[Opening INFORMATION GIVEN section]

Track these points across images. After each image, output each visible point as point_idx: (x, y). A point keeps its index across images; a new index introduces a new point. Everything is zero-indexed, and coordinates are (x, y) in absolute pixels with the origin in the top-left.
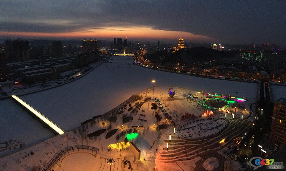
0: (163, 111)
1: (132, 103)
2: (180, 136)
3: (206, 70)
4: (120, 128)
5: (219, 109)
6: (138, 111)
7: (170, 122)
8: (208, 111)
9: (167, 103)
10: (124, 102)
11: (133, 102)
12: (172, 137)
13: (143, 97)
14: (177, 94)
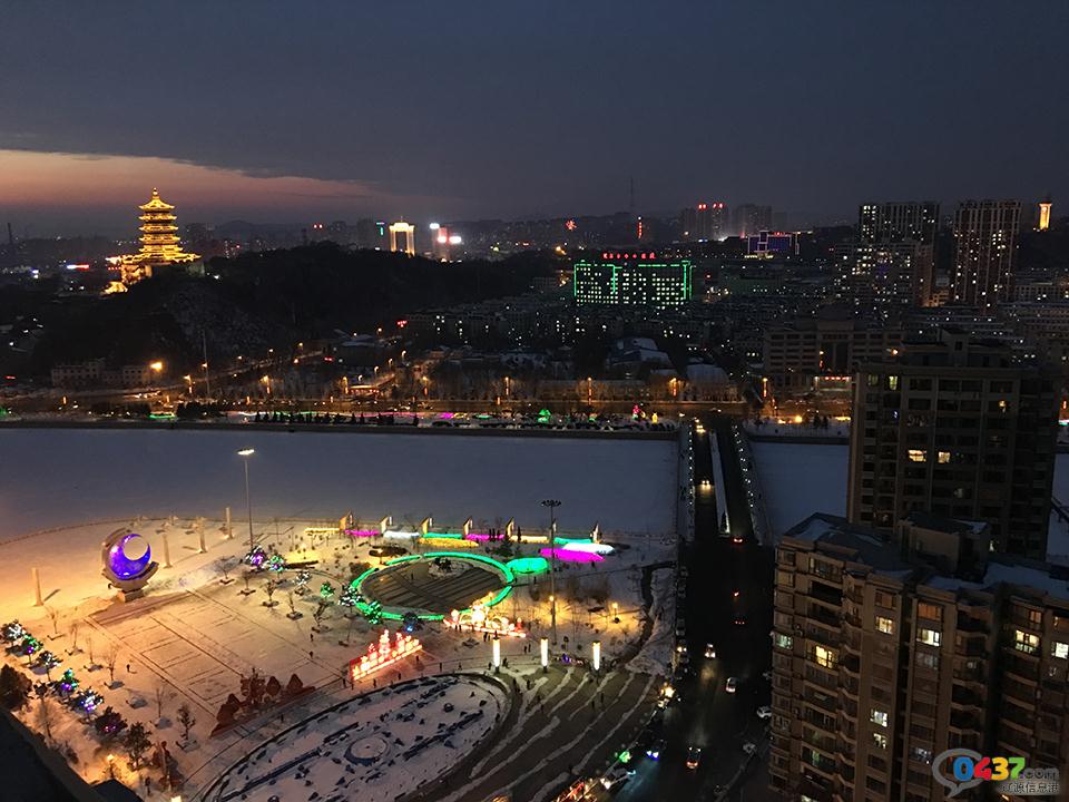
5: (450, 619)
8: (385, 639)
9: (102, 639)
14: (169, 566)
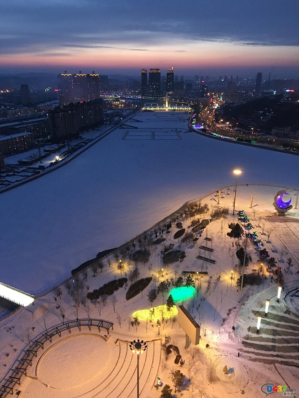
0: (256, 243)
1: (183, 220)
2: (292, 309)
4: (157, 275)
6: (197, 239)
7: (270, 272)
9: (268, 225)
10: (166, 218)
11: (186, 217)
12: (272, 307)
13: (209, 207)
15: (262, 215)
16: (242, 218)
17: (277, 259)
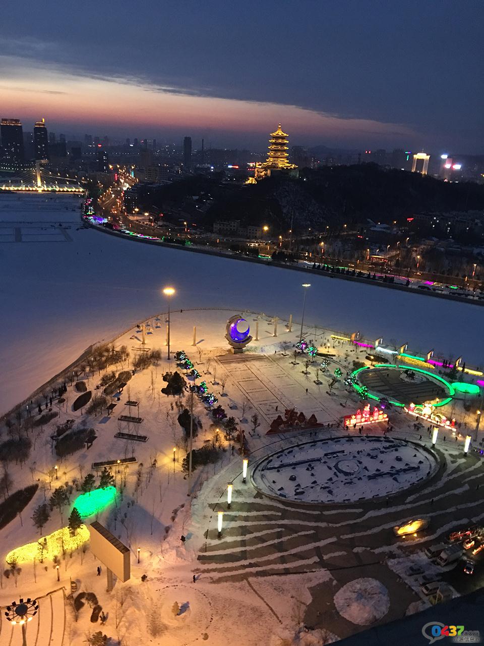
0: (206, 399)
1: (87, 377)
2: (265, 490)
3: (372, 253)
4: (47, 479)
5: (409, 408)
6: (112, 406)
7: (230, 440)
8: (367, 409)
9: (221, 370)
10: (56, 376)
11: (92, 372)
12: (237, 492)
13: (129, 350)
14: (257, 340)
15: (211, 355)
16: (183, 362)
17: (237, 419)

[Closing INFORMATION GIVEN section]
[Opening INFORMATION GIVEN section]

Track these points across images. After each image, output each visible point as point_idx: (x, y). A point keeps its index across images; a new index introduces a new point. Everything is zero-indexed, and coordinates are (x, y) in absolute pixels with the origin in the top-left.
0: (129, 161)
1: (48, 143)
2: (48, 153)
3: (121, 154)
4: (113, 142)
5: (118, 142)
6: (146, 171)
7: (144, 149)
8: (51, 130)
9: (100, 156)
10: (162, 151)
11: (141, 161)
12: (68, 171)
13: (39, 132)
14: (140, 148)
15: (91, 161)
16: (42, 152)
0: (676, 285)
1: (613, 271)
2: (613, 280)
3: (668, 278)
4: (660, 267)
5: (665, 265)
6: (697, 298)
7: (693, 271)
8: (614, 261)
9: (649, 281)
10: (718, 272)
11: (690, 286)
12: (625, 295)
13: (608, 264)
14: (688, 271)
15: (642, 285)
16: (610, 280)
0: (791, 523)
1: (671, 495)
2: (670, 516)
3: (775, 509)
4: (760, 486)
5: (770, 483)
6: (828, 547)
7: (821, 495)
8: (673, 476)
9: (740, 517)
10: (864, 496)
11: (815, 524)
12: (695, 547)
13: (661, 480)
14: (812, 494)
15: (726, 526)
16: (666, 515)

[Closing INFORMATION GIVEN section]
[Opening INFORMATION GIVEN section]

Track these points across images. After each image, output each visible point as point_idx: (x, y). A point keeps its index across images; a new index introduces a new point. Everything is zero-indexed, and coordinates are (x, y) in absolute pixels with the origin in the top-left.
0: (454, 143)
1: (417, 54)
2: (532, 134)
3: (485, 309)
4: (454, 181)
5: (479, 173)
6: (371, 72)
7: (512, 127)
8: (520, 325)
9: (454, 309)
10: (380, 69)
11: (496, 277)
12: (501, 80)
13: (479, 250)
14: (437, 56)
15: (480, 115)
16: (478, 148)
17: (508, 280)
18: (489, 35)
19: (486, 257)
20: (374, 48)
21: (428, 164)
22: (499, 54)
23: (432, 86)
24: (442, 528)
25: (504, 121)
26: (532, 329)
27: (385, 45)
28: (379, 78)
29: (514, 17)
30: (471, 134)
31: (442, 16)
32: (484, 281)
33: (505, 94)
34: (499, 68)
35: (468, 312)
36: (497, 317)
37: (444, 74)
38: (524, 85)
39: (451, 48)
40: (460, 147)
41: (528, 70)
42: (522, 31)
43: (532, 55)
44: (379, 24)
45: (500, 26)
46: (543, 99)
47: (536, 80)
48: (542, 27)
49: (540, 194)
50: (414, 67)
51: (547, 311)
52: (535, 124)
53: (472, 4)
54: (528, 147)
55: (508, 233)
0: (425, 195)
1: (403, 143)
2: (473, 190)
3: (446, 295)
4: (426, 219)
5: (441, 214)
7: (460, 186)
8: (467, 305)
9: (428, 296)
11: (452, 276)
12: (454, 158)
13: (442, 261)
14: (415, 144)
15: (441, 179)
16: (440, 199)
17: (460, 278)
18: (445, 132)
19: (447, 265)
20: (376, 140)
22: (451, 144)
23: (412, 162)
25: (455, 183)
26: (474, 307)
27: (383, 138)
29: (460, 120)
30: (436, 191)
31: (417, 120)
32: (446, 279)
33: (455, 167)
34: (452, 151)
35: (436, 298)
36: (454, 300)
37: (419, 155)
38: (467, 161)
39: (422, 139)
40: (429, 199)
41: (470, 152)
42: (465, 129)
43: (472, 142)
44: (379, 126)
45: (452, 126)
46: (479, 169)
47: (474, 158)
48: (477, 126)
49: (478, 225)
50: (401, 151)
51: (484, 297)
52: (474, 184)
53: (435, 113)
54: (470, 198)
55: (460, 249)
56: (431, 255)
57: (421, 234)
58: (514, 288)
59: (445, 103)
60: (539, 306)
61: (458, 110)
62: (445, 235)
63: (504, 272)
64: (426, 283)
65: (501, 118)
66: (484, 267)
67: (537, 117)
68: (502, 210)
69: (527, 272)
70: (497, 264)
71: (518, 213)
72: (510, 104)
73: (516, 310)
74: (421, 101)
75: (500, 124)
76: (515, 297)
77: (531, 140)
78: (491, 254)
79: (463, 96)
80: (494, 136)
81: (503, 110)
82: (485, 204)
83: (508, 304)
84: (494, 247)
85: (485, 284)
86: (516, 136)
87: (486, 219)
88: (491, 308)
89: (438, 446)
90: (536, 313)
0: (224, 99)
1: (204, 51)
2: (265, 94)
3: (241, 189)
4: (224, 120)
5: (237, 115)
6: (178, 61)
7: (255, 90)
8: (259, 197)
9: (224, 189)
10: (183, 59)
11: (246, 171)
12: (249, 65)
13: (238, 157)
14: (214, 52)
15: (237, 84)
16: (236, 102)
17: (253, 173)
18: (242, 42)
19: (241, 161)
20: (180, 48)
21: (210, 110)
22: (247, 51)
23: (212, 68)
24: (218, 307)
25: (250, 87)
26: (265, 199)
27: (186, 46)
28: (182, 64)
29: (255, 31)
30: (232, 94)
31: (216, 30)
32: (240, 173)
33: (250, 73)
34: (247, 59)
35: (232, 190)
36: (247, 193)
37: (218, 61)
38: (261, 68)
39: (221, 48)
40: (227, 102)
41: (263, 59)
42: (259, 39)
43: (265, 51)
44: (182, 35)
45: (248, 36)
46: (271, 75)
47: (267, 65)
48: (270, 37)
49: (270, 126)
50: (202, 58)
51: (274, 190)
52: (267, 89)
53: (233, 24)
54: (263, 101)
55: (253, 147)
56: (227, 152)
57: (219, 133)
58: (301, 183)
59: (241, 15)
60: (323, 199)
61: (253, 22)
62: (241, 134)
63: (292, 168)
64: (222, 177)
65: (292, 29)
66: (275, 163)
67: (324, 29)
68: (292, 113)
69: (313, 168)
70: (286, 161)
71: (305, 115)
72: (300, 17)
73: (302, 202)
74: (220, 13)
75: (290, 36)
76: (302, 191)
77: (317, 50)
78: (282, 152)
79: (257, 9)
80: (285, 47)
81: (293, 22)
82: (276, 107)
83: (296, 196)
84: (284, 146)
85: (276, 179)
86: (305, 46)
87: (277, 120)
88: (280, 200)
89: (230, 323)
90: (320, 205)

[Closing INFORMATION GIVEN section]

__EXERCISE BRIEF__
Among the entries above, the line containing "41: (528, 70)", the line containing "54: (528, 147)", and all lines between them are to be restated word for word; nothing else belongs in the reply.

__RESULT BELOW__
41: (528, 70)
42: (522, 31)
43: (532, 55)
44: (379, 24)
45: (500, 26)
46: (543, 99)
47: (536, 80)
48: (542, 27)
49: (540, 194)
50: (414, 67)
51: (547, 311)
52: (535, 124)
53: (472, 4)
54: (528, 147)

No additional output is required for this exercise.